- **ACTION ITEM**
Every line of the listing below should be written out exactly.

- **EXTRACTED INFORMATION**
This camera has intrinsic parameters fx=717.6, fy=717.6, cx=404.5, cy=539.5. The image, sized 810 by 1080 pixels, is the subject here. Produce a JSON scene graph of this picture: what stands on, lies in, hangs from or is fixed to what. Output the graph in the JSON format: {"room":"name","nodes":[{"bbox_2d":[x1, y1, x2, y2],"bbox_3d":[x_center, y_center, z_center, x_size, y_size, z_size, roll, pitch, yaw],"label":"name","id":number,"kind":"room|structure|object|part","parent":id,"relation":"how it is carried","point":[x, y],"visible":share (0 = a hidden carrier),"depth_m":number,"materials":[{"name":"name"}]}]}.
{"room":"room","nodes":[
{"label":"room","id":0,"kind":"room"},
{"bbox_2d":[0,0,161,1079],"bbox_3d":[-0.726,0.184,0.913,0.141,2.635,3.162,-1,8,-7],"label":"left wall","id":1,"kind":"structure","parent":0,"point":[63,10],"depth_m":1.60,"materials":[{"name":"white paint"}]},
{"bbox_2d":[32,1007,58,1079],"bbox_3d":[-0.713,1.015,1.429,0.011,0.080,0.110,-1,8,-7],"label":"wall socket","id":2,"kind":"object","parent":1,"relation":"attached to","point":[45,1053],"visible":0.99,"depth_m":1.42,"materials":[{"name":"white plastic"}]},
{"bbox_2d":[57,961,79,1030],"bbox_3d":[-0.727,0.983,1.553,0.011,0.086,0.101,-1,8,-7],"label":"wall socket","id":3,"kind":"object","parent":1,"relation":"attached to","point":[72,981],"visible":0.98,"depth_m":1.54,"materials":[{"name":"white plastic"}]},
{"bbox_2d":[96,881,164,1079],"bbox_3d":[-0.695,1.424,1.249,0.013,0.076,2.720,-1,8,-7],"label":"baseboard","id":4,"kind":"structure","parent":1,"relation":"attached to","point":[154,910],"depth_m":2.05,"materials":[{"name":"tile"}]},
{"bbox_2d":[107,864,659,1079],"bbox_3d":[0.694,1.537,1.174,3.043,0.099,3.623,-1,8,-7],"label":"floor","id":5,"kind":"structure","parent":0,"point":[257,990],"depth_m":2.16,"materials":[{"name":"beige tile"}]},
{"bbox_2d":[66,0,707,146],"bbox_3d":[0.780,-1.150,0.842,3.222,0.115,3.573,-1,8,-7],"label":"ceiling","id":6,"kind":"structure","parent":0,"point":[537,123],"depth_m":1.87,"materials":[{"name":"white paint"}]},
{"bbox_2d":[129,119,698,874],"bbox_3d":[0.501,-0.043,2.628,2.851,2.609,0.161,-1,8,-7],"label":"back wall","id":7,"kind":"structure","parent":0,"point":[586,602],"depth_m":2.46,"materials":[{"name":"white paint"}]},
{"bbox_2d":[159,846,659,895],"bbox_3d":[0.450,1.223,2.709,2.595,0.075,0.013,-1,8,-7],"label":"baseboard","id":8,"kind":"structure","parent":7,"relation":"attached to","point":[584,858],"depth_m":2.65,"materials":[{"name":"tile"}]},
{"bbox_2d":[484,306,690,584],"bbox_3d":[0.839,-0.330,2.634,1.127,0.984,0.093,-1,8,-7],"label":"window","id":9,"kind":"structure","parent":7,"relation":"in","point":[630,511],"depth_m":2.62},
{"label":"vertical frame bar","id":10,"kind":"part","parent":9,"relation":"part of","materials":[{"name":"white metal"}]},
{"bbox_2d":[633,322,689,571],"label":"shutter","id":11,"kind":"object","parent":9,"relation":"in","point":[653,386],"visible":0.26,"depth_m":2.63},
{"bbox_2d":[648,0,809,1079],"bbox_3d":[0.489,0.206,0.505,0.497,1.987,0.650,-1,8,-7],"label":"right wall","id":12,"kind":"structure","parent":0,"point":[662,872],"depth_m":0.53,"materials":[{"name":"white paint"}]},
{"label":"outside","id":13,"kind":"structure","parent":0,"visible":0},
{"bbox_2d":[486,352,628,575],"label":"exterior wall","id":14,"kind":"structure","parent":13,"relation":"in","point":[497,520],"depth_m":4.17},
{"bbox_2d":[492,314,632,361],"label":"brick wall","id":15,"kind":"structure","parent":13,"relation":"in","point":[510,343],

- **ANSWER TO THE PROBLEM**
This camera has intrinsic parameters fx=717.6, fy=717.6, cx=404.5, cy=539.5. The image, sized 810 by 1080 pixels, is the subject here. Produce a JSON scene graph of this picture: what stands on, lies in, hangs from or is fixed to what. Output the graph in the JSON format: {"room":"name","nodes":[{"bbox_2d":[x1, y1, x2, y2],"bbox_3d":[x_center, y_center, z_center, x_size, y_size, z_size, roll, pitch, yaw],"label":"name","id":number,"kind":"room|structure|object|part","parent":id,"relation":"how it is carried","point":[x, y],"visible":share (0 = a hidden carrier),"depth_m":number,"materials":[{"name":"name"}]}]}.
{"room":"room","nodes":[
{"label":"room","id":0,"kind":"room"},
{"bbox_2d":[0,0,161,1079],"bbox_3d":[-0.726,0.184,0.913,0.141,2.635,3.162,-1,8,-7],"label":"left wall","id":1,"kind":"structure","parent":0,"point":[63,10],"depth_m":1.60,"materials":[{"name":"white paint"}]},
{"bbox_2d":[32,1007,58,1079],"bbox_3d":[-0.713,1.015,1.429,0.011,0.080,0.110,-1,8,-7],"label":"wall socket","id":2,"kind":"object","parent":1,"relation":"attached to","point":[45,1053],"visible":0.99,"depth_m":1.42,"materials":[{"name":"white plastic"}]},
{"bbox_2d":[57,961,79,1030],"bbox_3d":[-0.727,0.983,1.553,0.011,0.086,0.101,-1,8,-7],"label":"wall socket","id":3,"kind":"object","parent":1,"relation":"attached to","point":[72,981],"visible":0.98,"depth_m":1.54,"materials":[{"name":"white plastic"}]},
{"bbox_2d":[96,881,164,1079],"bbox_3d":[-0.695,1.424,1.249,0.013,0.076,2.720,-1,8,-7],"label":"baseboard","id":4,"kind":"structure","parent":1,"relation":"attached to","point":[154,910],"depth_m":2.05,"materials":[{"name":"tile"}]},
{"bbox_2d":[107,864,659,1079],"bbox_3d":[0.694,1.537,1.174,3.043,0.099,3.623,-1,8,-7],"label":"floor","id":5,"kind":"structure","parent":0,"point":[257,990],"depth_m":2.16,"materials":[{"name":"beige tile"}]},
{"bbox_2d":[66,0,707,146],"bbox_3d":[0.780,-1.150,0.842,3.222,0.115,3.573,-1,8,-7],"label":"ceiling","id":6,"kind":"structure","parent":0,"point":[537,123],"depth_m":1.87,"materials":[{"name":"white paint"}]},
{"bbox_2d":[129,119,698,874],"bbox_3d":[0.501,-0.043,2.628,2.851,2.609,0.161,-1,8,-7],"label":"back wall","id":7,"kind":"structure","parent":0,"point":[586,602],"depth_m":2.46,"materials":[{"name":"white paint"}]},
{"bbox_2d":[159,846,659,895],"bbox_3d":[0.450,1.223,2.709,2.595,0.075,0.013,-1,8,-7],"label":"baseboard","id":8,"kind":"structure","parent":7,"relation":"attached to","point":[584,858],"depth_m":2.65,"materials":[{"name":"tile"}]},
{"bbox_2d":[484,306,690,584],"bbox_3d":[0.839,-0.330,2.634,1.127,0.984,0.093,-1,8,-7],"label":"window","id":9,"kind":"structure","parent":7,"relation":"in","point":[630,511],"depth_m":2.62},
{"label":"vertical frame bar","id":10,"kind":"part","parent":9,"relation":"part of","materials":[{"name":"white metal"}]},
{"bbox_2d":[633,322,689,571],"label":"shutter","id":11,"kind":"object","parent":9,"relation":"in","point":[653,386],"visible":0.26,"depth_m":2.63},
{"bbox_2d":[648,0,809,1079],"bbox_3d":[0.489,0.206,0.505,0.497,1.987,0.650,-1,8,-7],"label":"right wall","id":12,"kind":"structure","parent":0,"point":[662,872],"depth_m":0.53,"materials":[{"name":"white paint"}]},
{"label":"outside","id":13,"kind":"structure","parent":0,"visible":0},
{"bbox_2d":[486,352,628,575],"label":"exterior wall","id":14,"kind":"structure","parent":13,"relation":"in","point":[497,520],"depth_m":4.17},
{"bbox_2d":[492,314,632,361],"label":"brick wall","id":15,"kind":"structure","parent":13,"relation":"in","point":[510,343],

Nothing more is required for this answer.